### [About this task]
Could you reproduce, word for word, every line of the data from the one containing "10 Rue du Parc, Résidence des Thermes, 66" through the end, with both ends included? Omit the pictures from your answer.

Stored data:
⟨

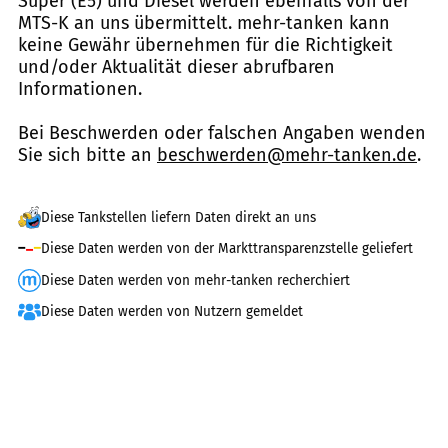
Super (E5) und Diesel werden ebenfalls von der
MTS-K an uns übermittelt. mehr-tanken kann
keine Gewähr übernehmen für die Richtigkeit
und/oder Aktualität dieser abrufbaren
Informationen.
Bei Beschwerden oder falschen Angaben wenden
Sie sich bitte an
beschwerden@mehr-tanken.de
.
Diese Tankstellen liefern Daten direkt an uns
Diese Daten werden von der Markttransparenzstelle geliefert
Diese Daten werden von mehr-tanken recherchiert
Diese Daten werden von Nutzern gemeldet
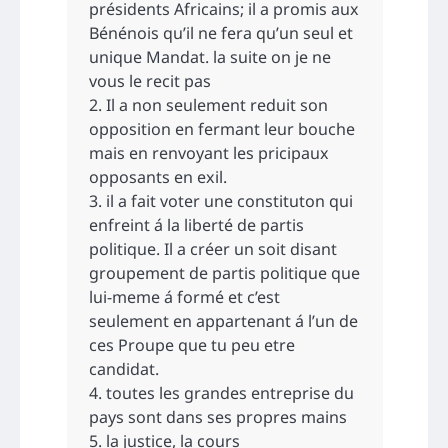
présidents Africains; il a promis aux
Bénénois qu’il ne fera qu’un seul et
unique Mandat. la suite on je ne
vous le recit pas
2. Il a non seulement reduit son
opposition en fermant leur bouche
mais en renvoyant les pricipaux
opposants en exil.
3. il a fait voter une constituton qui
enfreint á la liberté de partis
politique. Il a créer un soit disant
groupement de partis politique que
lui-meme á formé et c’est
seulement en appartenant á l’un de
ces Proupe que tu peu etre
candidat.
4. toutes les grandes entreprise du
pays sont dans ses propres mains
5. la justice, la cours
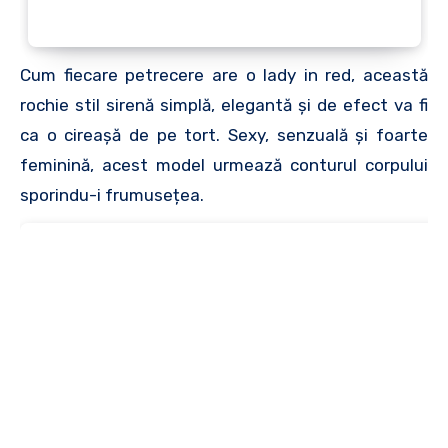
Cum fiecare petrecere are o lady in red, această
rochie stil sirenă simplă, elegantă și de efect va fi
ca o cireașă de pe tort. Sexy, senzuală și foarte
feminină, acest model urmează conturul corpului
sporindu-i frumusețea.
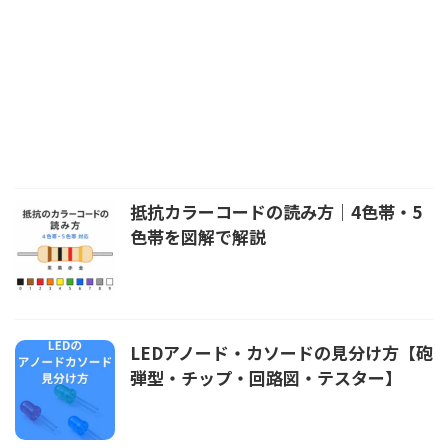
抵抗カラーコードの読み方｜4色帯・5
色帯を図解で解説
LEDアノード・カソードの見分け方【砲
弾型・チップ・回路図・テスター】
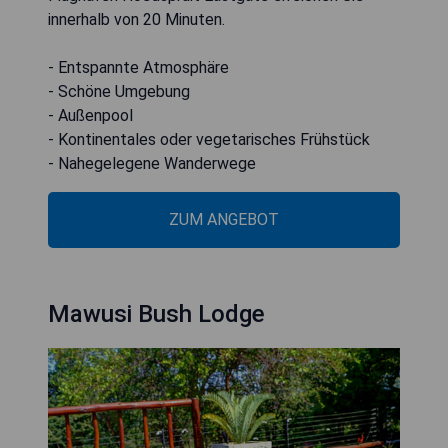
innerhalb von 20 Minuten.
- Entspannte Atmosphäre
- Schöne Umgebung
- Außenpool
- Kontinentales oder vegetarisches Frühstück
- Nahegelegene Wanderwege
ZUM ANGEBOT
Mawusi Bush Lodge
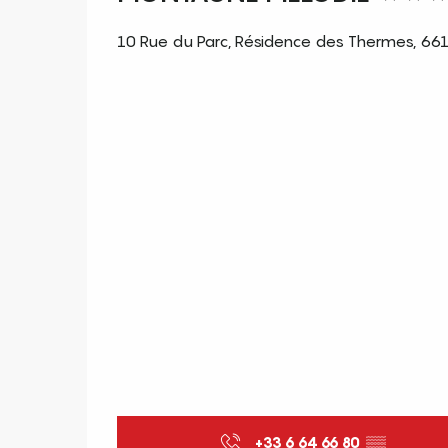
10 Rue du Parc, Résidence des Thermes, 66
+33 6 64 66 80
▒▒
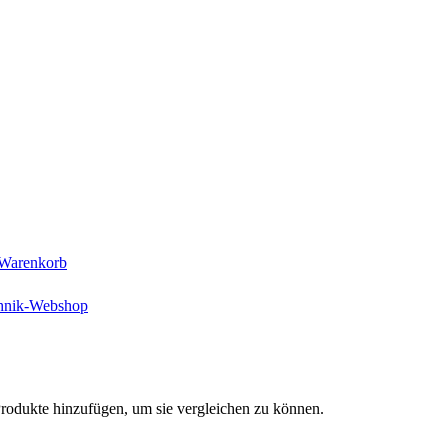
Warenkorb
Produkte hinzufügen, um sie vergleichen zu können.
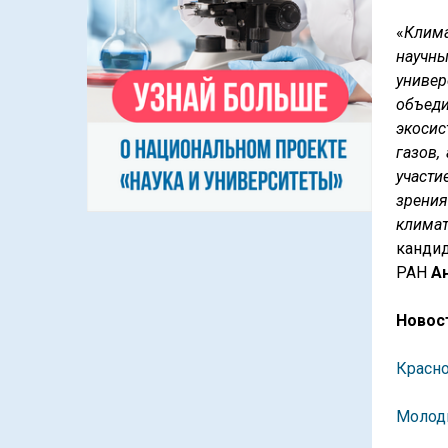
«
Клим
научны
униве
объед
экосис
газов,
участи
зрения
климат
канди
РАН
А
Новост
Красно
Молоды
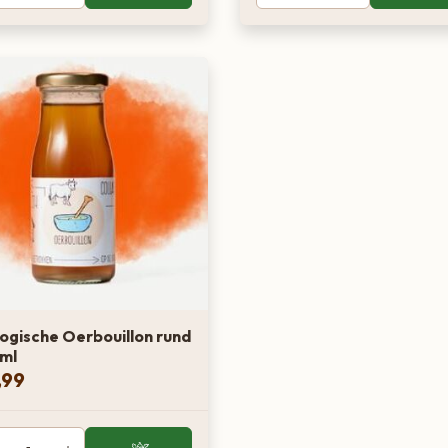
logische Oerbouillon rund
ml
,99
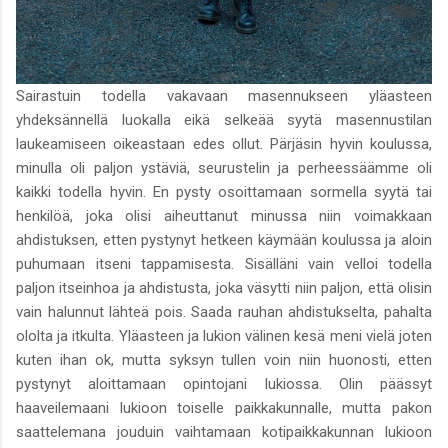
Sairastuin todella vakavaan masennukseen yläasteen
yhdeksännellä luokalla eikä selkeää syytä masennustilan
laukeamiseen oikeastaan edes ollut. Pärjäsin hyvin koulussa,
minulla oli paljon ystäviä, seurustelin ja perheessäämme oli
kaikki todella hyvin. En pysty osoittamaan sormella syytä tai
henkilöä, joka olisi aiheuttanut minussa niin voimakkaan
ahdistuksen, etten pystynyt hetkeen käymään koulussa ja aloin
puhumaan itseni tappamisesta. Sisälläni vain velloi todella
paljon itseinhoa ja ahdistusta, joka väsytti niin paljon, että olisin
vain halunnut lähteä pois. Saada rauhan ahdistukselta, pahalta
ololta ja itkulta. Yläasteen ja lukion välinen kesä meni vielä joten
kuten ihan ok, mutta syksyn tullen voin niin huonosti, etten
pystynyt aloittamaan opintojani lukiossa. Olin päässyt
haaveilemaani lukioon toiselle paikkakunnalle, mutta pakon
saattelemana jouduin vaihtamaan kotipaikkakunnan lukioon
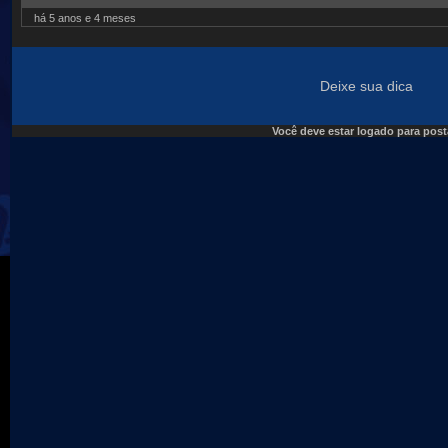
há 5 anos e 4 meses
Deixe sua dica
Você deve estar logado para post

⟩

### [Exercise output]
10 Rue du Parc, Résidence des Thermes, 66
+33 6 64 66 80
▒▒
Warenkorb
Produkte hinzufügen, um sie vergleichen zu können.
«
Клим
научны
униве
объед
экосис
газов,
участи
зрения
климат
канди
РАН
А
Новост
Красно
Молоды
logische Oerbouillon rund
ml
,99
Sairastuin todella vakavaan masennukseen yläasteen
yhdeksännellä luokalla eikä selkeää syytä masennustilan
laukeamiseen oikeastaan edes ollut. Pärjäsin hyvin koulussa,
minulla oli paljon ystäviä, seurustelin ja perheessäämme oli
kaikki todella hyvin. En pysty osoittamaan sormella syytä tai
henkilöä, joka olisi aiheuttanut minussa niin voimakkaan
ahdistuksen, etten pystynyt hetkeen käymään koulussa ja aloin
puhumaan itseni tappamisesta. Sisälläni vain velloi todella
paljon itseinhoa ja ahdistusta, joka väsytti niin paljon, että olisin
vain halunnut lähteä pois. Saada rauhan ahdistukselta, pahalta
ololta ja itkulta. Yläasteen ja lukion välinen kesä meni vielä joten
kuten ihan ok, mutta syksyn tullen voin niin huonosti, etten
pystynyt aloittamaan opintojani lukiossa. Olin päässyt
haaveilemaani lukioon toiselle paikkakunnalle, mutta pakon
saattelemana jouduin vaihtamaan kotipaikkakunnan lukioon
há 5 anos e 4 meses
Deixe sua dica
Você deve estar logado para post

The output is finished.